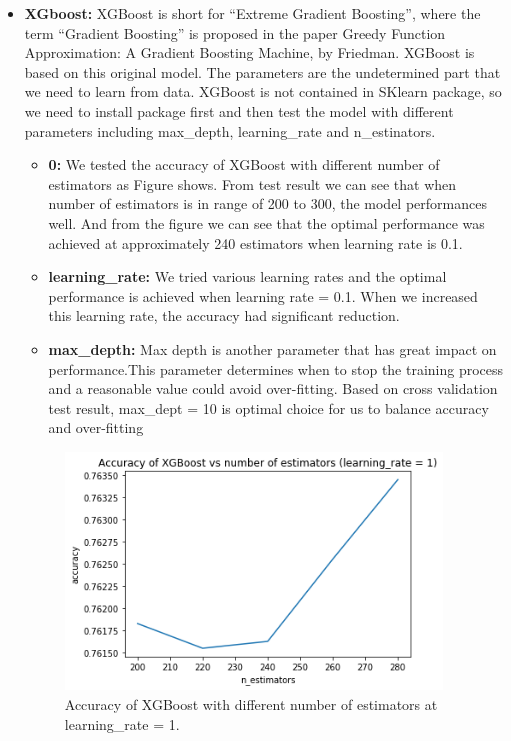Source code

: \begin{itemize}
\begin{itemize}
    \item \textbf{XGboost:} XGBoost is short for “Extreme Gradient Boosting”, where the term “Gradient Boosting” is proposed in the paper Greedy Function Approximation: A Gradient Boosting Machine, by Friedman. XGBoost is based on this original model. The parameters are the undetermined part that we need to learn from data. XGBoost is not contained in SKlearn package, so we need to install package first and then test the model with different parameters including max_depth, learning_rate and n_estinators.
    
    \begin{itemize}
    \item \textbf{0:} We tested the accuracy of XGBoost with different number of estimators as Figure shows. From test result we can see that when number of estimators is in range of 200 to 300, the model performances well. And from the figure we can see that the optimal performance was achieved at approximately 240 estimators when learning rate is 0.1.
    \item \textbf{learning_rate:} We tried various learning rates and the optimal performance is achieved when learning rate = 0.1. When we increased this learning rate, the accuracy had significant reduction.
    \item \textbf{max_depth:} Max depth is another parameter that has great impact on performance.This parameter determines when to stop the training process and a reasonable value could avoid over-fitting. Based on cross validation test result, max_dept = 10 is optimal choice for us to balance accuracy and over-fitting
    \end{itemize}
   
    \begin{figure}[H]                           
    \centering
    \includegraphics[width=10cm]{XGBoost_lr=1.png}
    \caption{Accuracy of XGBoost with different number of estimators at learning_rate = 1.}
    \label{xg}
    \end{figure}
    

\end{itemize}
\end{itemize}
-------
Search the listing above for the string "textbf" and return each line it appears on.

    \item \textbf{XGboost:} XGBoost is short for “Extreme Gradient Boosting”, where the term “Gradient Boosting” is proposed in the paper Greedy Function Approximation: A Gradient Boosting Machine, by Friedman. XGBoost is based on this original model. The parameters are the undetermined part that we need to learn from data. XGBoost is not contained in SKlearn package, so we need to install package first and then test the model with different parameters including max_depth, learning_rate and n_estinators.
    \item \textbf{0:} We tested the accuracy of XGBoost with different number of estimators as Figure shows. From test result we can see that when number of estimators is in range of 200 to 300, the model performances well. And from the figure we can see that the optimal performance was achieved at approximately 240 estimators when learning rate is 0.1.
    \item \textbf{learning_rate:} We tried various learning rates and the optimal performance is achieved when learning rate = 0.1. When we increased this learning rate, the accuracy had significant reduction.
    \item \textbf{max_depth:} Max depth is another parameter that has great impact on performance.This parameter determines when to stop the training process and a reasonable value could avoid over-fitting. Based on cross validation test result, max_dept = 10 is optimal choice for us to balance accuracy and over-fitting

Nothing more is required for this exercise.